Matthieu Guigo, Coq en stock (chronique d’un intérimaire à l’usine), Compagnie des deux rives, 2021.

Après un an de chômage, Matthieu Guigo a poussé la porte d’une boîte d’intérim. Il en est ressorti avec un tee-shirt promotionnel et un voyage pour l’enfer ; un enfer (à ne pas prendre au premier degré !), sis en Vendée, qui n’est autre qu’un abattoir pour gallinacés.

COQenSTOCK_1121.jpg

Ne faisons pas de ce court récit ce qu’il n’est pas. L’auteur a fait des études de lettres, pas d’histoire ni de sociologie. Il a lu et apprécié le travail de Christophe Guilluy sur la fameuse « France périphérique » au point d’écrire que ce travail a bénéficié d’un « large consensus »… ce qui est tout sauf le cas, le livre ayant au contraire été fortement critiqué par la communauté scientifique des géographes comme des sociologues, à défaut de l’être par certains acteurs médiatiques que cette défense du « petit blanc » oublié de tous ne laissaient (politiquement) pas indifférents1 en ces temps de querelles identitaires.

En moins de quarante pages, Matthieu Guigo ne propose pas un portrait de cette Vendée conservatrice (qui m’a vu naître… et la fuir !), avec son capitalisme familial, cette terre de peu de chômage et de bas salaires, où la misère est présente mais discrète, car rurale et si loin des attentions médiatiques2. Il ne décrit pas en détail, tel un ergonome, les postes de travail et les façons de travailler, ni n’en appelle à la révolte contre l’ordre usinier.
« Coq en stock »3 est une chronique.

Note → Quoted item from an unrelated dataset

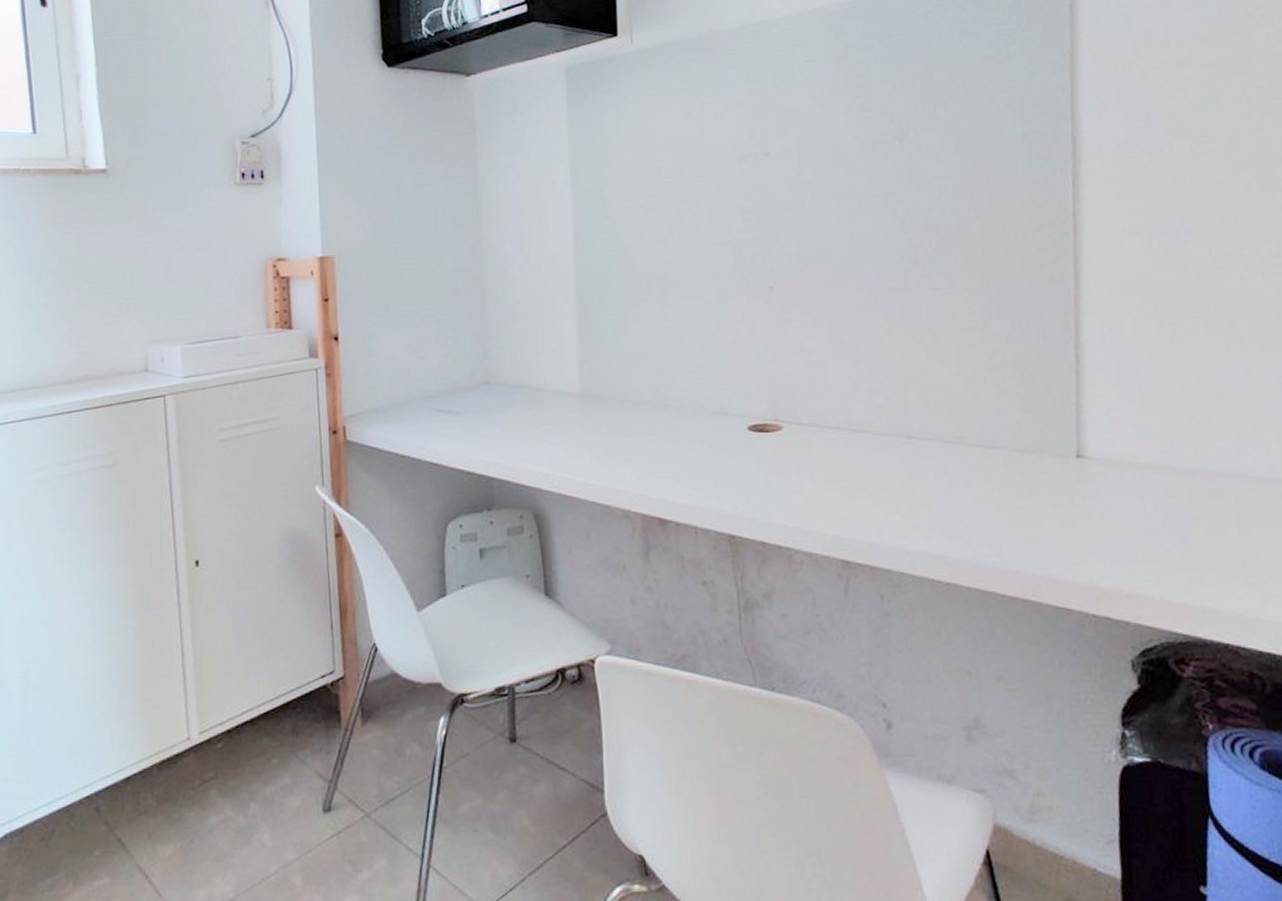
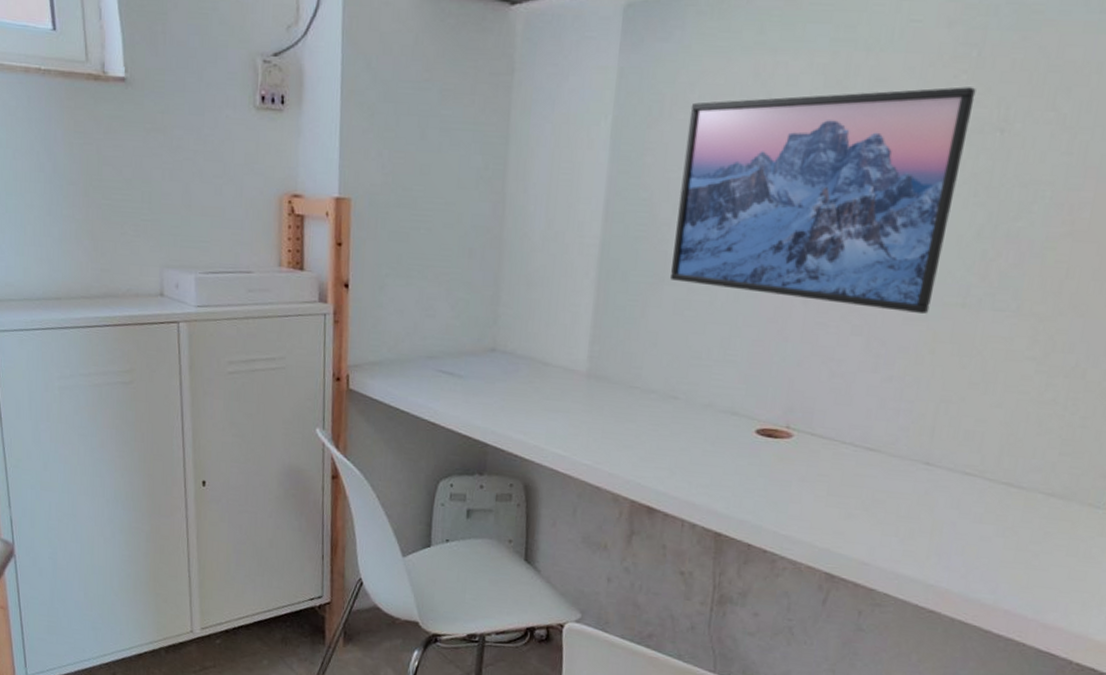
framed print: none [636,108,877,301] -> present [670,87,976,314]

Celle d’un homme plongé dans un univers inédit pour lui4, et qu’il découvre avec un regard parfois (faussement) candide, et avec tout son corps. Car le corps souffre, une fois qu’il est avalé par le « ventre froid de (cette) baleine gigantesque » où règnent le bruit et le métal, une fois qu’il est soumis à la chaîne et à ses cadences, chargé de remplir les barquettes de « matière » sans barguigner. La volaille n’est plus volaille : la main du prolétaire aux ordres l’a transformée en matière, de la même façon que l’ordre usinier, déshumanisant, a fait de l’être humain un facteur de production qui n’attend du labeur aucune satisfaction autre que le salaire et, en bout de chaîne, une pension de retraite. Et Dieu qu’elles sont longues ces heures du lundi quand on sait qu’il faudra tenir la semaine. Matthieu Guigo éprouve alors « la fatigue du temps qui ne passe pas », cet « ennui difficile à vaincre ». Et dire que certains sont là depuis tant et tant d’années.
Le 24 décembre, l’auteur a quitté l’enfer. La boîte d’intérim lui avait offert un tee-shirt en guise de bienvenue, l’entreprise lui a offert de la « matière » à rôtir avant le 26, DLC oblige. Joyeux noël…


Notes
1 N’ayant pas lu le travail de Guilluy, je me garderais bien d’en faire une critique.
2 Lire le remarquable travail de Benoît Coquard : Ceux qui restent : faire sa vie dans les campagnes en déclin (La Découverte, 2019).
3 Ce livre est disponible à l’adresse suivante : coq en stock.
4 Je recommande le documentaire audiovisuel Saigneurs de Vincent Gaullier et Raphaël Girardot (2017).